Texto de lectura:
******

Jose Luis Camacho

En estos momentos el Instituto Nacional Electoral (INE) está tomando decisiones de hondo calado para la organización y puesta en marcha de la llamada “elección madre” que tendrá lugar el primer domingo de junio del año 2021.

Aspectos como la impresión de boletas a cargo de Talleres Gráficos de México (institución insigne del Estado) brinda la mayor de las certezas en esa encomienda, al tiempo de distribuir los recursos públicos disponibles entre diez partidos políticos nacionales, ello tras el registro de los nuevos como Partido Fuerza México.

Otro de los criterios aprobados por el árbitro electoral comandado por Lorenzo Córdova ha sido la ampliación del piso mínimo de postulación de mujeres y de indígenas no solo por la vía de mayoría relativa, sino también por la de representación proporcional, lo cual perfila al año 2021 como un parteaguas en la participación políticas de las mujeres en México.

******

Conjunto de registros:
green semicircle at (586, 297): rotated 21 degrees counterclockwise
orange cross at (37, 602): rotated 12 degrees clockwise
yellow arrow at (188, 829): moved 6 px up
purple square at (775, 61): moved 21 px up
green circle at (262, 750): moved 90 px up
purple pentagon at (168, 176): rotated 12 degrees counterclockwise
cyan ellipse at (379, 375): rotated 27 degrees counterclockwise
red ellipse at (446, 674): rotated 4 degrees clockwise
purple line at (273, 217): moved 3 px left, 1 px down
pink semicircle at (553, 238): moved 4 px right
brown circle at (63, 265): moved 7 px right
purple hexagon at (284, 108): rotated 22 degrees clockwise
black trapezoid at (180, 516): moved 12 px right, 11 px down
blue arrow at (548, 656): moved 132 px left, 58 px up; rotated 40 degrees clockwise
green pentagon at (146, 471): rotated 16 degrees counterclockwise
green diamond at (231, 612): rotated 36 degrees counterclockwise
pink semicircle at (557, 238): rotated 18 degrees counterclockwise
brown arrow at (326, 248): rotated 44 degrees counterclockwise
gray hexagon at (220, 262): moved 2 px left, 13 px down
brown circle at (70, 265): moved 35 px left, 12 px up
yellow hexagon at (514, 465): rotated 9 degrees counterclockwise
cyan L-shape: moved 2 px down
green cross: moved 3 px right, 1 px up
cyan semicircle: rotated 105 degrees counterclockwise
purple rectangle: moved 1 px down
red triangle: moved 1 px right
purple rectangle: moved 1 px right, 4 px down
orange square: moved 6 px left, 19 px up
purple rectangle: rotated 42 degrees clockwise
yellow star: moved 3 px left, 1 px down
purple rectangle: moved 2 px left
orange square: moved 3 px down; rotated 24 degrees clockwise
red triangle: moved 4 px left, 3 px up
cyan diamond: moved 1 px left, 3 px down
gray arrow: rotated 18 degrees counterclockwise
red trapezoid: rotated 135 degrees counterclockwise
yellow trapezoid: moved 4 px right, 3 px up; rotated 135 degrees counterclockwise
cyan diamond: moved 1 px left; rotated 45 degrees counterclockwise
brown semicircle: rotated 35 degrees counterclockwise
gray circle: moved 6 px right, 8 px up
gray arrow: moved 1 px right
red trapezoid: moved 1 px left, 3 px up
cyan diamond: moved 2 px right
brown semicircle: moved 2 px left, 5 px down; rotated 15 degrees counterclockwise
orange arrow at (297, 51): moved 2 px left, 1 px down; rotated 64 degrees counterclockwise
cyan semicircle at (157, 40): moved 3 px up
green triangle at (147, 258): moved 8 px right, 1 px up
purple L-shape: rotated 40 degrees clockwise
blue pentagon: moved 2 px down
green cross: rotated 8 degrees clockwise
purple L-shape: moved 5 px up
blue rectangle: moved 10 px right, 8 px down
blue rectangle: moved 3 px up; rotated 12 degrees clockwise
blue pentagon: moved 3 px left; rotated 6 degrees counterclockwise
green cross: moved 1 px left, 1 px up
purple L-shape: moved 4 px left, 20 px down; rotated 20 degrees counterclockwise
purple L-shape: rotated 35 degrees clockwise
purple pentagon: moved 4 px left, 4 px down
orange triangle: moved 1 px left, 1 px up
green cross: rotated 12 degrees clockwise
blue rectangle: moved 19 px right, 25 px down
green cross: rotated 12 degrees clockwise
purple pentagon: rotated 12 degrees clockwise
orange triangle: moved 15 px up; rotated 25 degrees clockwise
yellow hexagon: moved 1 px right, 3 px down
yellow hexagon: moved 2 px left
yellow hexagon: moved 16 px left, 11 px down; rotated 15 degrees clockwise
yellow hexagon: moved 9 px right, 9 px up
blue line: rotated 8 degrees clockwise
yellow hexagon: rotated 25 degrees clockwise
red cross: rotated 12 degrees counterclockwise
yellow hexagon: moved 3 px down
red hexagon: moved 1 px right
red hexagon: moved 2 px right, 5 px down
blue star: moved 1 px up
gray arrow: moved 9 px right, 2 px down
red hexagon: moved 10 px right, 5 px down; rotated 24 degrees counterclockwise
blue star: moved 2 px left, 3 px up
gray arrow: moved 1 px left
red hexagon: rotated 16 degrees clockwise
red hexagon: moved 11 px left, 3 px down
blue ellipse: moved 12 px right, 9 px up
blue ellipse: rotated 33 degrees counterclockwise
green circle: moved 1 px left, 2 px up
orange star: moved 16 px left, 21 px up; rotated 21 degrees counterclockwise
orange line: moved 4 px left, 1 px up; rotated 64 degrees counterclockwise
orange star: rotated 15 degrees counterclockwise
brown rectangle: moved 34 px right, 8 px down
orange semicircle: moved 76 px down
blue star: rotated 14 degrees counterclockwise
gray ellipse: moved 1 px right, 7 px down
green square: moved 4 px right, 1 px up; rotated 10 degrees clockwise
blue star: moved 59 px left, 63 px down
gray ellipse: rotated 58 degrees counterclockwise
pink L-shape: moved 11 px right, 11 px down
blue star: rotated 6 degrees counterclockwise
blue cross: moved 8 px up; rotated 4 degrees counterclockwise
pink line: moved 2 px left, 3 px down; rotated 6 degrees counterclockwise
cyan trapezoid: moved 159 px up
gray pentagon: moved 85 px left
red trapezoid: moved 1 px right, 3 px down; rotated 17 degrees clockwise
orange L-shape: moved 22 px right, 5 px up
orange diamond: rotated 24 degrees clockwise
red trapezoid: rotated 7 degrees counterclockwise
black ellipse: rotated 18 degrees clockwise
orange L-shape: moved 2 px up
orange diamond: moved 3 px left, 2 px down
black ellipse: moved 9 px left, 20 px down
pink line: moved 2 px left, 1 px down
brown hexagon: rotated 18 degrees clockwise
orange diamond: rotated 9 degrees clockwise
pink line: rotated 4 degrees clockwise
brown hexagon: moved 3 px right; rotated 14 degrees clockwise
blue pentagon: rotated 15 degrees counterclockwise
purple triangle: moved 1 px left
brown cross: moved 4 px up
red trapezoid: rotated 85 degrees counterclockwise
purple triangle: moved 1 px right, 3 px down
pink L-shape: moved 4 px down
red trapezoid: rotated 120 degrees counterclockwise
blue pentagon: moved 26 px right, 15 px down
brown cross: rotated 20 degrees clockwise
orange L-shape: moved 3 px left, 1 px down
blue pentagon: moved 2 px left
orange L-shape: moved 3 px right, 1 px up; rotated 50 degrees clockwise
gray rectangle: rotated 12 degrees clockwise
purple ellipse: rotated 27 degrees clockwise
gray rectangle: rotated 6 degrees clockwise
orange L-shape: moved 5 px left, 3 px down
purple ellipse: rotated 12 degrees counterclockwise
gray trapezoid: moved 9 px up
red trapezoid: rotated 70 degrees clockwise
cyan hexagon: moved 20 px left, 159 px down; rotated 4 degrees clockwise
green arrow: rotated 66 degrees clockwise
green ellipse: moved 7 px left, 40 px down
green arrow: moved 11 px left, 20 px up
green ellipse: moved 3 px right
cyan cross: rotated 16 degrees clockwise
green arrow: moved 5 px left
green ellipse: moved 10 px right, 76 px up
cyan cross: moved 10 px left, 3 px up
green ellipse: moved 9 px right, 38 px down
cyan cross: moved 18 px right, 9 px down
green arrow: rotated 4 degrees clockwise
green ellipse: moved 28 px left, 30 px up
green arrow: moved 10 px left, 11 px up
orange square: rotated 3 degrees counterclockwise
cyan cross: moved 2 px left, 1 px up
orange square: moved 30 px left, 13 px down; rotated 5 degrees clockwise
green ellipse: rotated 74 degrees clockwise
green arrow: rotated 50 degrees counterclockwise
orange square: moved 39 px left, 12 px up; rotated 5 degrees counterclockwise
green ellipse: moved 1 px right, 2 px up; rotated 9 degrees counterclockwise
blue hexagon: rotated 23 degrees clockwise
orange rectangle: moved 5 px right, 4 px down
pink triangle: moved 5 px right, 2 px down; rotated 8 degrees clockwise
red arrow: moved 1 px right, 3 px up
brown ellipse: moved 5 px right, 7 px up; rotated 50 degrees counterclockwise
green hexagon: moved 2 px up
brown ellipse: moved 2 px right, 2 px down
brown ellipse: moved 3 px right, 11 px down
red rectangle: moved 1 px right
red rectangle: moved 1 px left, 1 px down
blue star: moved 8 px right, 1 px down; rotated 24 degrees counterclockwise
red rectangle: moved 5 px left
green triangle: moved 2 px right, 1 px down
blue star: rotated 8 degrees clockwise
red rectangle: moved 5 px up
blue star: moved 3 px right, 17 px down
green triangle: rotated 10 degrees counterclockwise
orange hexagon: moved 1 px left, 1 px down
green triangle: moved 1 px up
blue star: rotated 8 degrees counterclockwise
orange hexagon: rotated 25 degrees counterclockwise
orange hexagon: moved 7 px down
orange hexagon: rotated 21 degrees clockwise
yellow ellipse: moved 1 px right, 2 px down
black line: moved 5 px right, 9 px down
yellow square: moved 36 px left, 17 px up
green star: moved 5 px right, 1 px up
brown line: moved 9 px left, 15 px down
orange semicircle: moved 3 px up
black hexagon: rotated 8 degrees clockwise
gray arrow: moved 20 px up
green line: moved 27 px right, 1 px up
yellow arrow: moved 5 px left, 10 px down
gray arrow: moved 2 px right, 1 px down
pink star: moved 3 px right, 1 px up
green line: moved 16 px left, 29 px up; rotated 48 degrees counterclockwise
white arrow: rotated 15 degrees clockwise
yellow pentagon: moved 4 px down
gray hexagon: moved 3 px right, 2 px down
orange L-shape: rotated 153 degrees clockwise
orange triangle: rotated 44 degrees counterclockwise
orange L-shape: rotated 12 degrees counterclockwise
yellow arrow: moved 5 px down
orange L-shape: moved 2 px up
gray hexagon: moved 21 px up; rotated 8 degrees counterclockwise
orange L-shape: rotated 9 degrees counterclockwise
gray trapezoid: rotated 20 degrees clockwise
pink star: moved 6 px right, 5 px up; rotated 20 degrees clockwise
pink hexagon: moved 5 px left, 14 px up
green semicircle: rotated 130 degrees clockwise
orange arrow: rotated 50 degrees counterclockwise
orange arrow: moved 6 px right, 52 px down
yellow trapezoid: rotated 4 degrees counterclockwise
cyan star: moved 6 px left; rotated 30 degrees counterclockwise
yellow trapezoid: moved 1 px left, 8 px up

******

Consigna de trabajo: ¿Cómo seguiría el texto sobre el INE y la elección de 2021 a partir de su última oración? Escribe la continuación.

Respuesta del ejercicio:
Un aspecto que ha generado controversia y que aún no ha sido aprobado por el Consejo General del INE de los mexicanos es el relativo a las reglas que deberán acatar las y los diputados federales que están en funciones y que buscan que el electorado los reelija.

Bien dice la presidenta de la Cámara de Diputados, Dulce María Sauri Riancho, al destacar que se trata de un momento inédito, pues la última vez que nuestro país vio que servidores públicos en funciones buscaran la reelección fue en las elecciones federales de 1932, ya que al año siguiente se realizó la reforma constitucional que prohibió la reelección relativa de legisladores federales.

Y lo que confirma aún más los dichos de la parlamentaria yucateca es que el propio Poder Legislativo Federal no fue capaz de crear una normatividad que regulara en los hechos la reelección consecutiva, lo cual ha obligado que el INE tenga que delinear reglas de último momento.

Ello porque lo que se busca evitar es mayor inequidad en la competencia electoral, pues ya que es evidente que los legisladores en funciones gozan de mayores ventajas frente a un candidato que no goza de las prerrogativas legislativas.

De ahí que la congresista Dulce María Sauri esté planteando que la Cámara de Diputados y el INE estrechen lazos de comunicación y coordinación, en aras de lograr una eficaz fiscalización en la utilización no solo de recursos públicos, sino también de los reflectores mediáticos de los que seguramente buscarán echar mano los diputados que buscan reelegirse.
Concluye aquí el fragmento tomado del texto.